9 - E podemos fazer isso sem olhares de colonizadores? Com respeito a algo que é até mesmo mais antigo que nossa cultura? Se pensarmos comparativamente entre Ocidente e Oriente, não é uma bobagem chamarmos a Europa de Velho Mundo?
A.B.: Excelente questão! Não podemos, e nem conseguiremos, nos livrar dos pensamentos europeus ou norte-americanos; e nem acho que devemos fazê-lo! Toda contribuição ao saber é fundamental. O que precisamos é de mais Ásia e África em nosso aprendizado, e principalmente, a liberdade de poder escolher o que estudar. Abandonar a postura eurocentrada é o ideal; mas não devemos abandonar a diversidade das formas de pensar: isso seria apenas trocar um monopólio por outro, o que é igualmente ruim.
10 - Para finalizar, o que mais te atrai em suas pesquisas? Quais as contribuições mais importantes das culturas orientais que deveríamos conhecer e respeitar?

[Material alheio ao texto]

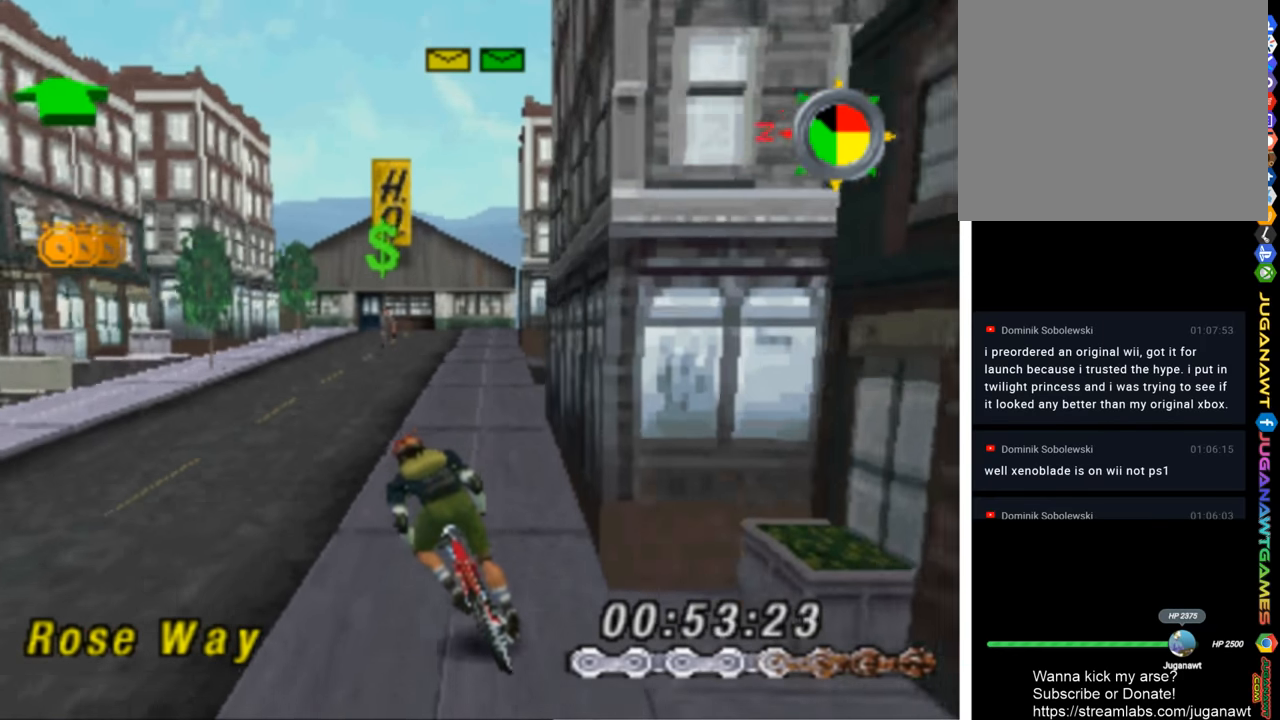
{"buttons": ["SQUARE", "DPAD_LEFT"], "left_stick": "center", "right_stick": "center", "events": [[83, "DPAD_LEFT", "up"], [350, "DPAD_LEFT", "down"]]}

A.B.: A possibilidade fundamental de pensar por outras perspectivas. Isso me fascinou no pensamento chinês, principalmente em Confúcio, que admiro como um dos maiores sábios já existentes. Pensar o mundo, numa ótica diferente, é expandir nossas possibilidades de compreender a pluriversidade humana. Penso que podemos construir uma ciência humana mais diversa, repleta de alternativas e teorias, que expandam o conhecimento que podemos criar sobre nós mesmos. Essa é a riqueza desse empreendimento!